# WHAT TO PRODUCE
Up to and including the line with "Image 3 (330", restate every line of the records below word for word, from the first line on, leaving out the pictures.

[Saved entries]
◇ ◇ ◇ ◇ ◇ ◇ ◇
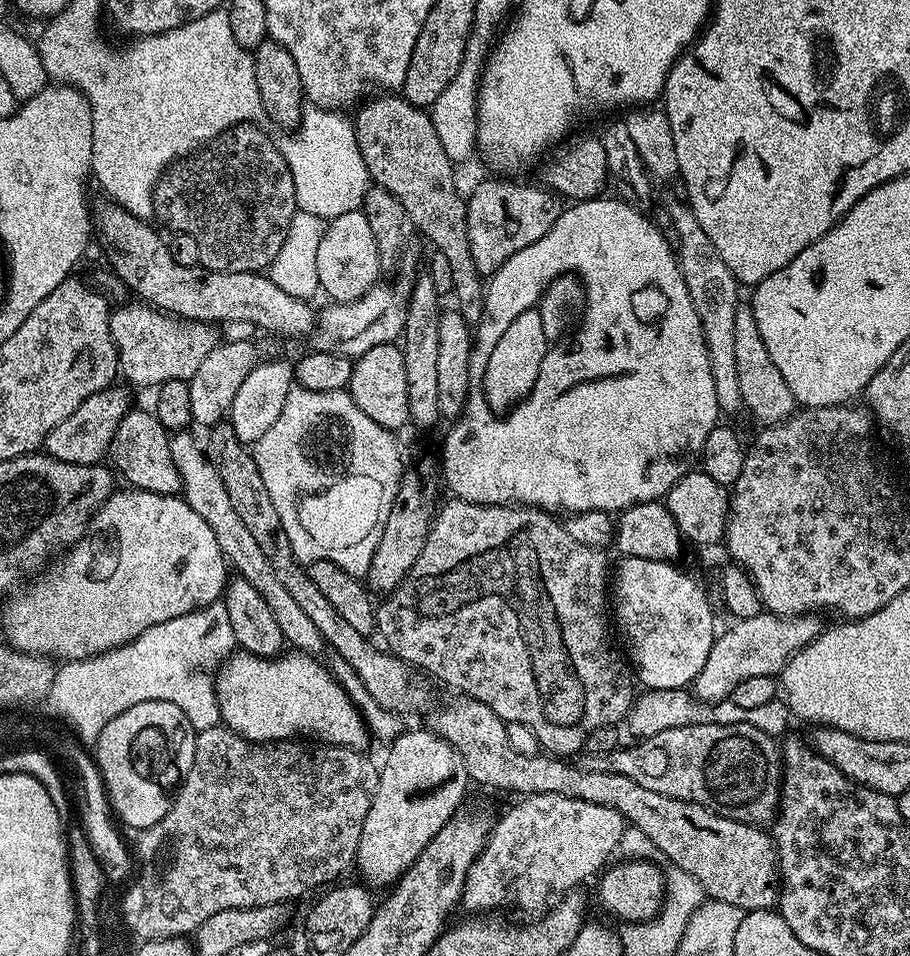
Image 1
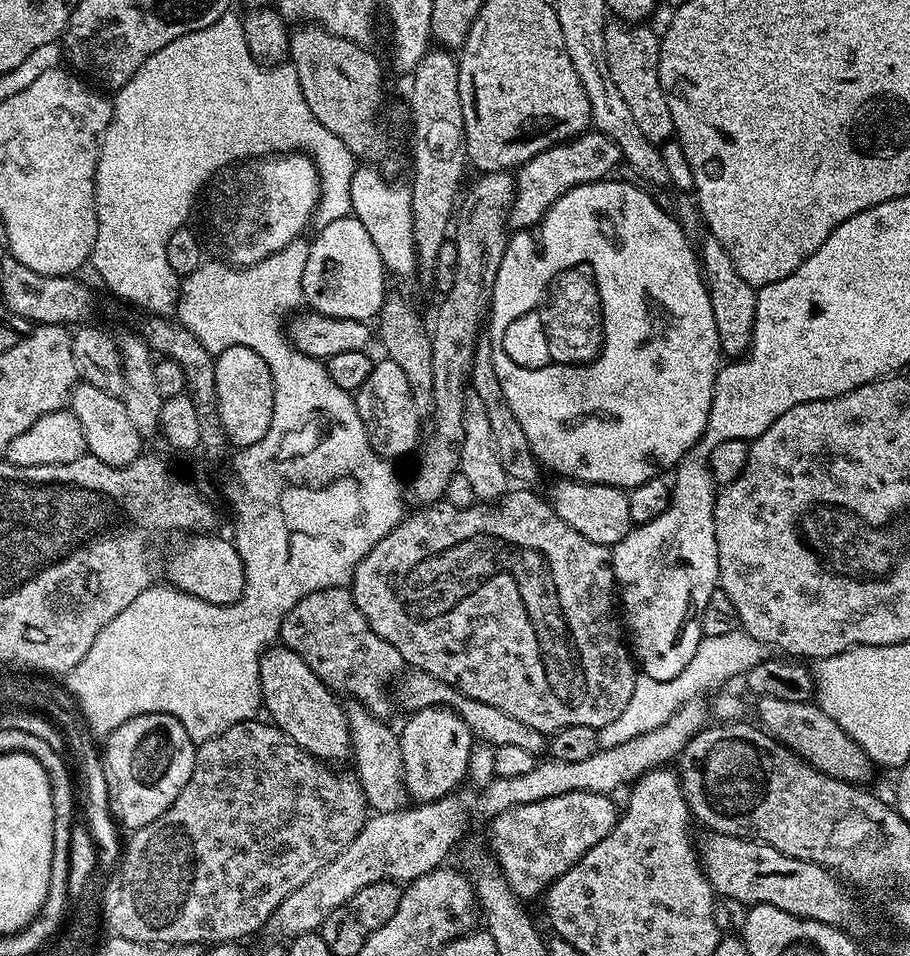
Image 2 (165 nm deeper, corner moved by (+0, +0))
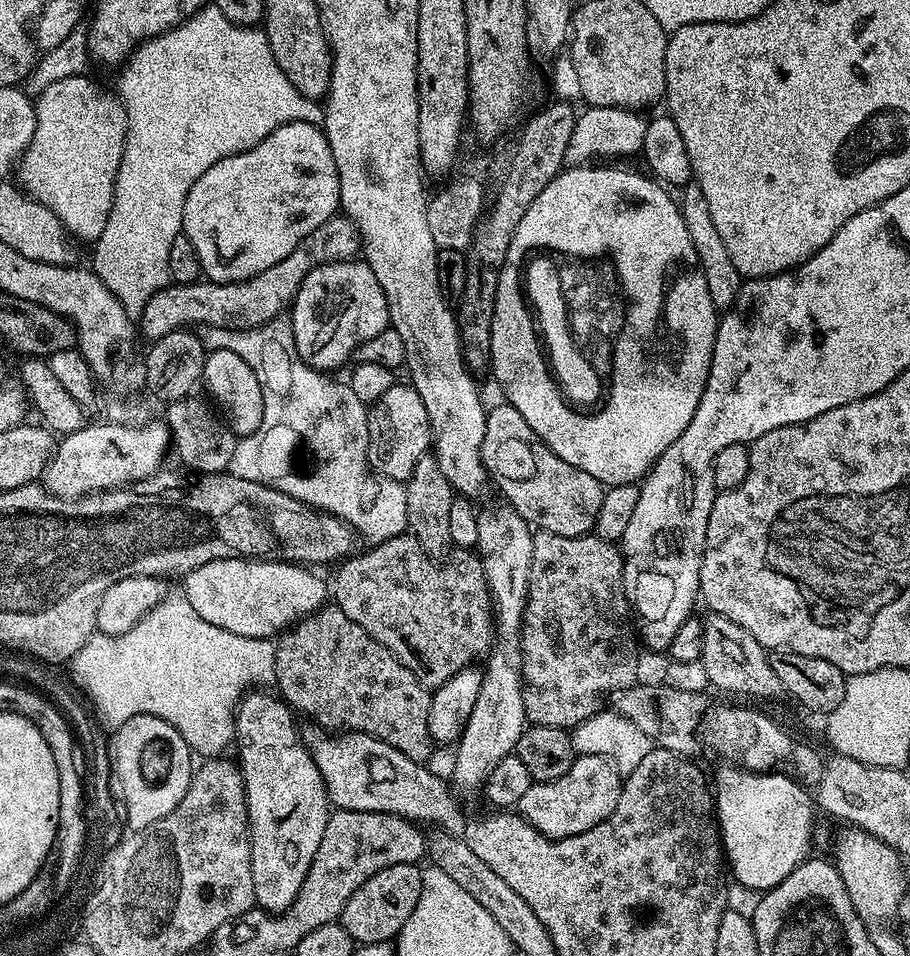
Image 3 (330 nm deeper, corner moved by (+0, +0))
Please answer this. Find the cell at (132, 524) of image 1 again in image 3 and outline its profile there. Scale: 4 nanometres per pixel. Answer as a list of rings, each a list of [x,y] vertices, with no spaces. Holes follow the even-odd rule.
[[[279,558],[215,560],[183,577],[182,596],[194,606],[198,618],[210,622],[210,626],[225,628],[230,634],[242,634],[246,638],[267,640],[279,637],[293,624],[325,607],[326,584],[312,572],[315,571]]]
◇ ◇ ◇ ◇ ◇ ◇ ◇
# YOUR RESPONSE
Image 1
Image 2 (165 nm deeper, corner moved by (+0, +0))
Image 3 (330 nm deeper, corner moved by (+0, +0))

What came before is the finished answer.